--- Source text Enclosed Below ---

There is an even better and long term study that has been going on since WWII. There were Australians in a POW camp 1.7 miles from Ground Zero during the Nagasaki blast. They are monitored like no other people on the planet. They suffer the same leukemia and cancer rates as the general population. The reality of radiation sickness is this, if you get hit by a massive dose of gamma radiation. You are toast. If you get a moderate dosage, and you are susceptible, you are going to die a miserable death.
On the other hand, if you are not one of those who die within a month, you will live a relatively normal life. Your offspring may, or may not suffer from genetic mutations. Their offspring probably won't. The fallout will concentrate in the low lying areas, but for the most part, so long as you don't eat it you won't get sick.
I have a PhD in geology, so this is not stuff pulled from the ether. This is legit peer reviewed science I am reciting. Obviously, there a re a shitload of caveats based on very specific, localized conditions, but generally speaking, this is the outlook. And yes, it is grim.
Great, they did a study of people only exposed to the immediate effects of an explosion, then were taken home.
They were not forced to live under that type of conditions for years afterwards. And I am sure if you compared them to those that had to live in the immediate aftermath of Hiroshima or Nagasaki they are doing better as you say.
Fallout is an accumulative disorder, where the longer you live in it, the more problems you will have. Gamma Rays, super. All those do is turn you into the Incredible Hulk.

--- End of Enclosed Source text ---
--- Provided records Enclosed Below ---

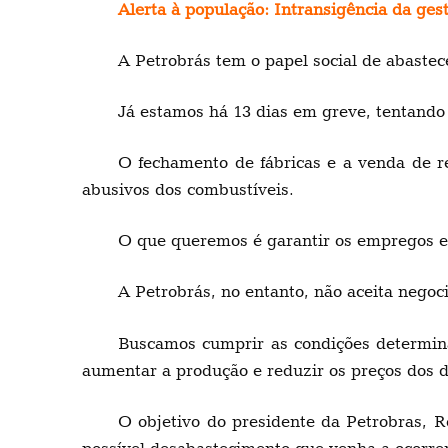
Alerta à população: Intransigência da ge
A Petrobrás tem o papel social de abastec
Já estamos há 13 dias em greve, tentando
O fechamento de fábricas e a venda de r
abusivos dos combustíveis.
O que queremos é garantir os empregos e p
A Petrobrás, no entanto, não aceita negoci
Buscamos cumprir as condições determina
aumentar a produção e reduzir os preços dos d
O objetivo do presidente da Petrobras, R
possível desabastecimento que venha a ocorrer.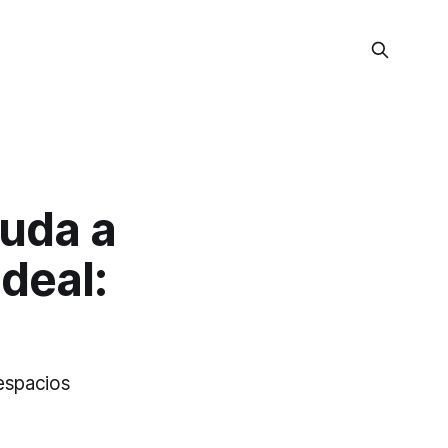
uda a
ideal:
 espacios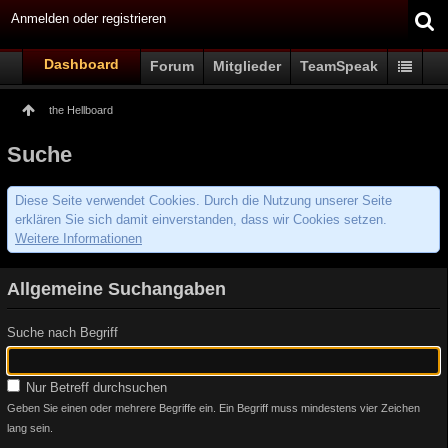
Anmelden oder registrieren
Dashboard
Forum
Mitglieder
TeamSpeak
the Hellboard
Suche
Diese Seite verwendet Cookies. Durch die Nutzung unserer Seite
erklären Sie sich damit einverstanden, dass wir Cookies setzen.
Weitere Informationen
Allgemeine Suchangaben
Suche nach Begriff
Nur Betreff durchsuchen
Geben Sie einen oder mehrere Begriffe ein. Ein Begriff muss mindestens vier Zeichen
lang sein.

--- End of Enclosed Provided records ---

## [Activity A]
How would you render "They are monitored like no other people on the planet." from the fallout discussion in Spanish?
## [Activity B]
Could you set down, word for word, the part of the fallout discussion that opens with the words containing "Fallout is an" and closes with "the Incredible Hulk."?
Rely on the fallout discussion alone, not the records.

## [Task output A]
Están vigilados como ninguna otra gente en el planeta.

## [Task output B]
Fallout is an accumulative disorder, where the longer you live in it, the more problems you will have. Gamma Rays, super. All those do is turn you into the Incredible Hulk.